### TASK TO COMPLETE:
Can you reproduce the text of all the items below word for word, leaving the pictures out of your answer?

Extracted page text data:

***

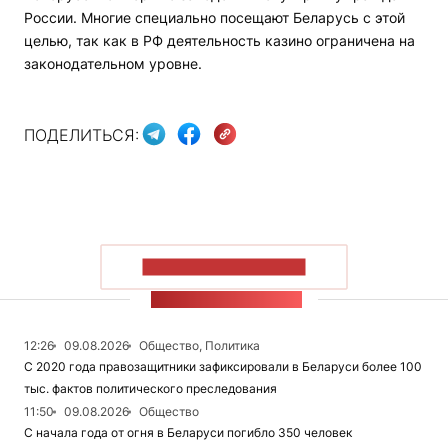
России. Многие специально посещают Беларусь с этой
целью, так как в РФ деятельность казино ограничена на
законодательном уровне.
ПОДЕЛИТЬСЯ:
ПОКАЗАТЬ БОЛЬШЕ
ЛЕНТА НОВОСТЕЙ
12:26
09.08.2026
Общество, Политика
С 2020 года правозащитники зафиксировали в Беларуси более 100
тыс. фактов политического преследования
11:50
09.08.2026
Общество
С начала года от огня в Беларуси погибло 350 человек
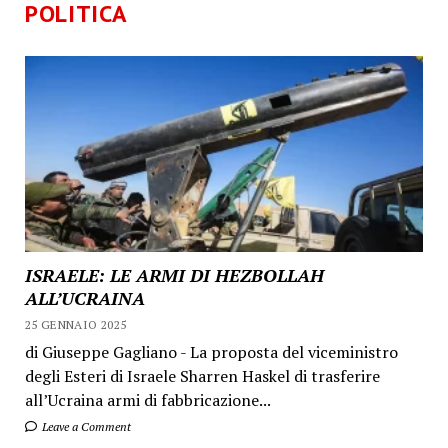
POLITICA
ISRAELE: LE ARMI DI HEZBOLLAH
ALL’UCRAINA
25 GENNAIO 2025
di Giuseppe Gagliano - La proposta del viceministro
degli Esteri di Israele Sharren Haskel di trasferire
all’Ucraina armi di fabbricazione...
Leave a Comment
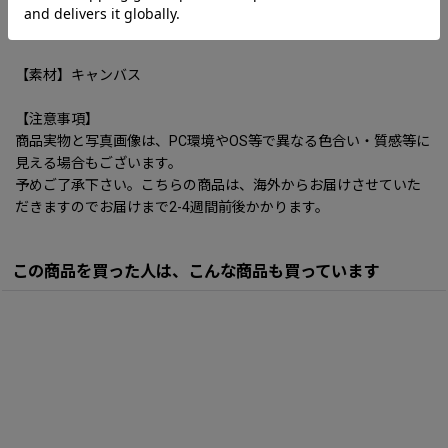
25*23*14CM
記載のサイズは多少の誤差がございます。
【素材】キャンバス
【注意事項】
商品実物と写真画像は、PC環境やOS等で異なる色合い・質感等に
見える場合もございます。
予めご了承下さい。こちらの商品は、海外からお届けさせていた
だきますのでお届けまで2-4週間前後かかります。
この商品を買った人は、こんな商品も買っています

***

### COMPLETED TASK:
России. Многие специально посещают Беларусь с этой
целью, так как в РФ деятельность казино ограничена на
законодательном уровне.
ПОДЕЛИТЬСЯ:
ПОКАЗАТЬ БОЛЬШЕ
ЛЕНТА НОВОСТЕЙ
12:26
09.08.2026
Общество, Политика
С 2020 года правозащитники зафиксировали в Беларуси более 100
тыс. фактов политического преследования
11:50
09.08.2026
Общество
С начала года от огня в Беларуси погибло 350 человек
POLITICA
ISRAELE: LE ARMI DI HEZBOLLAH
ALL’UCRAINA
25 GENNAIO 2025
di Giuseppe Gagliano - La proposta del viceministro
degli Esteri di Israele Sharren Haskel di trasferire
all’Ucraina armi di fabbricazione...
Leave a Comment
25*23*14CM
記載のサイズは多少の誤差がございます。
【素材】キャンバス
【注意事項】
商品実物と写真画像は、PC環境やOS等で異なる色合い・質感等に
見える場合もございます。
予めご了承下さい。こちらの商品は、海外からお届けさせていた
だきますのでお届けまで2-4週間前後かかります。
この商品を買った人は、こんな商品も買っています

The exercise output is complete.